Tapping into the sleeping giant that is China’s medical device market, Boston Scientific opened a China branch of its Institute for Advancing Science (IAS) as well as a new Innovation Center in Shanghai. The company expects to foster local talent while sustainably developing innovative technologies uniquely suited to the China market.
“China is key to our ongoing global expansion, and we believe that initiatives such as the IAS and Innovation Center will help us to continue adapting to the unique demands of the China market,” Mahoney said.
The IAS offers Chinese medical practitioners training in clinical practice and multidisciplinary programs in interventional cardiology, cardiac rhythm management and electrophysiology, endoscopy, peripheral interventions, and urology and women’s health.
Boston Scientific established its China headquarters in Shanghai in 1997 and now has branches and R&D centers in Beijing, Shanghai and Guangzhou. Other IAS locations include France, Germany, Japan and the United States.

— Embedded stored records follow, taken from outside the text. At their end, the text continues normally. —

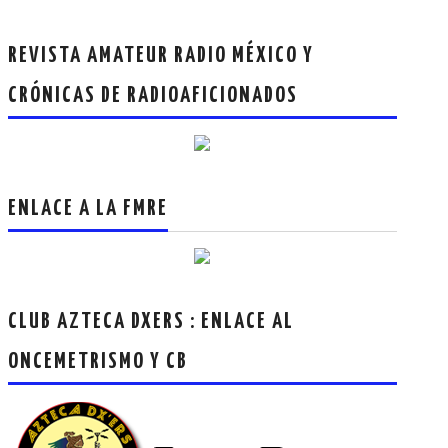
REVISTA AMATEUR RADIO MÉXICO Y
CRÓNICAS DE RADIOAFICIONADOS
ENLACE A LA FMRE
CLUB AZTECA DXERS : ENLACE AL
ONCEMETRISMO Y CB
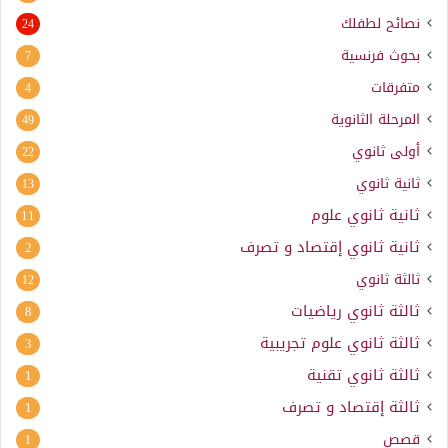
نصائح لطفلك
24
بحوث فرنسية
7
متفرقات
4
المرحلة الثانوية
49
أولى ثانوي
22
ثانية ثانوي
13
ثانية ثانوي علوم
11
ثانية ثانوي إقتصاد و تصرف
2
ثالثة ثانوي
12
ثالثة ثانوي رياضيات
8
ثالثة ثانوي علوم تجريبية
3
ثالثة ثانوي تقنية
1
ثالثة إقتصاد و تصرف
1
قصص
1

A total of 47 percent of the company’s sales in 2013 were generated overseas (10 percent in Japan and 37 percent in other markets).
In 2013, Boston Scientific’s sales in Brazil, Russia, India and China grew on a constant currency basis by nearly 30 percent and in our total emerging markets by 20 percent.
At the end of fiscal year, the company had six international manufacturing facilities, including three in Ireland, two in Costa Rica and one in Puerto Rico. Approximately 57 percent of products sold worldwide during 2013 were manufactured at these facilities.